I wonder if the Wallet and dApp council @arthurgousset (with experience shared from Valora and @jackie ) could build on Supercharge to extend it to all wallets with phone verification. It seems this could be inline with UBI goals and provide a big incentive for more wallets to adopt cStables. I also think just giving each phone number a flat amount (no saving required) per epoch is worth considering as well (more pure UBI) because it doesn’t incentivise saving. Maybe some combination…

What does Proof of Deposit do?
I see proof of Deposit doing a lot of things that are quite high level and go a lot beyond providing cStables with short term interest payments:
a. Allows us to find a market based way of setting interest rates for point #1 above on “Why Offer Interest”. Seems like something we definitely should be doing (and that no other protocols, strangely, seem to be thinking about). [Note: many blockchains have lending/borrowing platforms, but that is not the same thing, that additionally involves another credit risk.]

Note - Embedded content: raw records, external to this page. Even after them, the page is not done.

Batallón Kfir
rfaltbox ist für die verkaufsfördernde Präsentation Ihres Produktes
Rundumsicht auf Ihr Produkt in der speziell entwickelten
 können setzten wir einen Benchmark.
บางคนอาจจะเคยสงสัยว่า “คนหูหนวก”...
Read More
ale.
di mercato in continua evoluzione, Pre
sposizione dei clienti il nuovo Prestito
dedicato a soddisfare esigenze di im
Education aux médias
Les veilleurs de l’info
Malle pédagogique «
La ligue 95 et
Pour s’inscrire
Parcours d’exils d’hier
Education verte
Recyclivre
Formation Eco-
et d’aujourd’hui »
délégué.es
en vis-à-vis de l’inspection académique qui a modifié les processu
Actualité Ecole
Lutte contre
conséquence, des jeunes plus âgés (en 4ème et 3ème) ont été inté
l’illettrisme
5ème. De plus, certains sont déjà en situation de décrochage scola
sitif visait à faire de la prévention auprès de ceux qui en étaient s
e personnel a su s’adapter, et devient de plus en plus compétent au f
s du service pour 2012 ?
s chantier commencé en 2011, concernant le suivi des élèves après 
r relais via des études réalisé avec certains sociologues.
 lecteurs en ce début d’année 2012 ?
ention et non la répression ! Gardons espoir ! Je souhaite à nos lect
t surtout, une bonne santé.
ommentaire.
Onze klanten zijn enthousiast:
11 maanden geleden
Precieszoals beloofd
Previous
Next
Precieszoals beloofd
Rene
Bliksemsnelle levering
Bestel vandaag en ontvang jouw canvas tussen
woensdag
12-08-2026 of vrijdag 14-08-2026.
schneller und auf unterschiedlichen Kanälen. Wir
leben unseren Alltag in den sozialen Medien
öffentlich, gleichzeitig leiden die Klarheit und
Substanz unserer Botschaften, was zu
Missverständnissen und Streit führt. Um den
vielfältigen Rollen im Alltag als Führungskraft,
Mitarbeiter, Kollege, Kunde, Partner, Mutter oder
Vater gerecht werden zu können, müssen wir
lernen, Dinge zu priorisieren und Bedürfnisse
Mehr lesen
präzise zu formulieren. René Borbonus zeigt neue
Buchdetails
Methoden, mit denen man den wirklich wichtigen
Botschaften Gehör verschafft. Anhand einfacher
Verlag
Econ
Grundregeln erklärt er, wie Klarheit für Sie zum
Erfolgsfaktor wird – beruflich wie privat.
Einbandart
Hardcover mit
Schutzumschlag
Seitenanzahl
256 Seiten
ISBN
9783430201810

b. Allows us improve network security by i) creating healthy competition (which helps decentralisation) between validators [rather than the ad hoc rate of 65k paid per validator today, which incentivises large CELO holders to run multiple validators], ii) diversifying security across not just CELO but other cStables as well. So yeah, PoD helps to create a credible long run interest rate (which, btw, if we had better collateral in the reserve, should result in growth of outstanding cStables and a lowish interest rate in the long run), but PoD is about a lot more too that is worthy of careful consideration.